[[ Entries shown open ]]

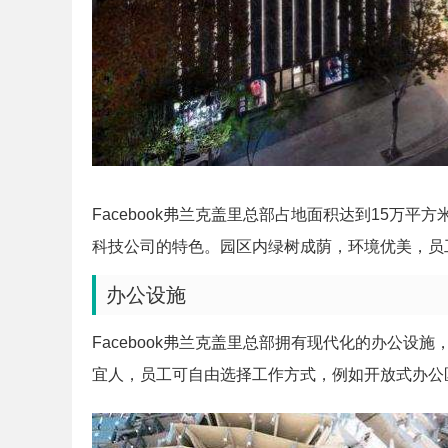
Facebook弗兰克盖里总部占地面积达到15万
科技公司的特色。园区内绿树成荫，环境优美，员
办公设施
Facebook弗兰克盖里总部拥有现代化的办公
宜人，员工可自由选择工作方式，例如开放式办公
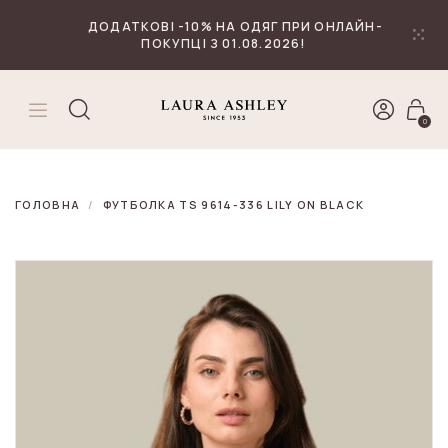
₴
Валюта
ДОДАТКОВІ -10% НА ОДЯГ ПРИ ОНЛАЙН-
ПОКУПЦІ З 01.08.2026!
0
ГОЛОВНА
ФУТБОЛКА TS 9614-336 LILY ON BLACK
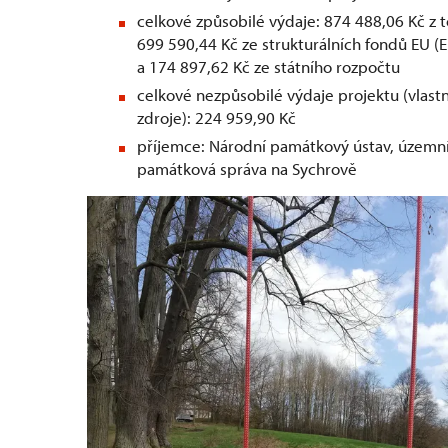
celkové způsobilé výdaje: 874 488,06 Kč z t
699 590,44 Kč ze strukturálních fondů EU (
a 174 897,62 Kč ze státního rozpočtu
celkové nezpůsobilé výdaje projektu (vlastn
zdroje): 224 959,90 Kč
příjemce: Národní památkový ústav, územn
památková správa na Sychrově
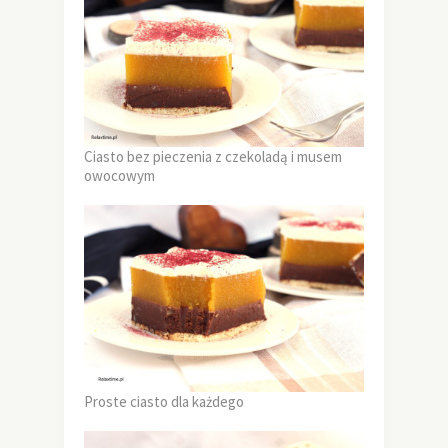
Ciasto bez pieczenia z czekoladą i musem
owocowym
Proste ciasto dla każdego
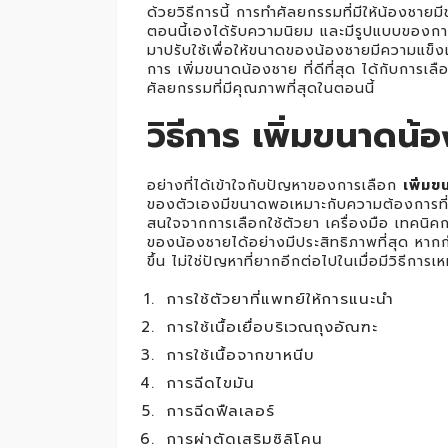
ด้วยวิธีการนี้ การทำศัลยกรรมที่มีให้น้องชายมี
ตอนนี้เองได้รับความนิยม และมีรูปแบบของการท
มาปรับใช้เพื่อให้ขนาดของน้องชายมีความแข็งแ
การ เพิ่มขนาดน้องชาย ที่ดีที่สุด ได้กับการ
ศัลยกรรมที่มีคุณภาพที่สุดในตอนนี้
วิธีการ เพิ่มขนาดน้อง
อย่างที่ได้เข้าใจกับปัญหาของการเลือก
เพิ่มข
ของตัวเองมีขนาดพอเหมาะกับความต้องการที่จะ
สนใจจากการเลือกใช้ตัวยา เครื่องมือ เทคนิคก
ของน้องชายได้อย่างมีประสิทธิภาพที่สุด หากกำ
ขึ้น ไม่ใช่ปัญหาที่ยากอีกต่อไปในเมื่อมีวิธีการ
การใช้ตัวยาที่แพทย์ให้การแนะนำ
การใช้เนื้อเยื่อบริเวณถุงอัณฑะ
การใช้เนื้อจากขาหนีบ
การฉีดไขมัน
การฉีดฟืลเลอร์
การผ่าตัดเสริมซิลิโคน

[[ Entries shown closed ]]

• Job item
Reproduce only the lines from the beginning of the data through the line that contains "มาปรับใช้เพื่อ", both included, and please drop the pictures.

• Solved exercise
Facebook弗兰克盖里总部占地面积达到15万
科技公司的特色。园区内绿树成荫，环境优美，员
办公设施
Facebook弗兰克盖里总部拥有现代化的办公
宜人，员工可自由选择工作方式，例如开放式办公
₴
Валюта
ДОДАТКОВІ -10% НА ОДЯГ ПРИ ОНЛАЙН-
ПОКУПЦІ З 01.08.2026!
0
ГОЛОВНА
ФУТБОЛКА TS 9614-336 LILY ON BLACK
celkové způsobilé výdaje: 874 488,06 Kč z t
699 590,44 Kč ze strukturálních fondů EU (
a 174 897,62 Kč ze státního rozpočtu
celkové nezpůsobilé výdaje projektu (vlastn
zdroje): 224 959,90 Kč
příjemce: Národní památkový ústav, územn
památková správa na Sychrově
Ciasto bez pieczenia z czekoladą i musem
owocowym
Proste ciasto dla każdego
ด้วยวิธีการนี้ การทำศัลยกรรมที่มีให้น้องชายมี
ตอนนี้เองได้รับความนิยม และมีรูปแบบของการท
มาปรับใช้เพื่อให้ขนาดของน้องชายมีความแข็งแ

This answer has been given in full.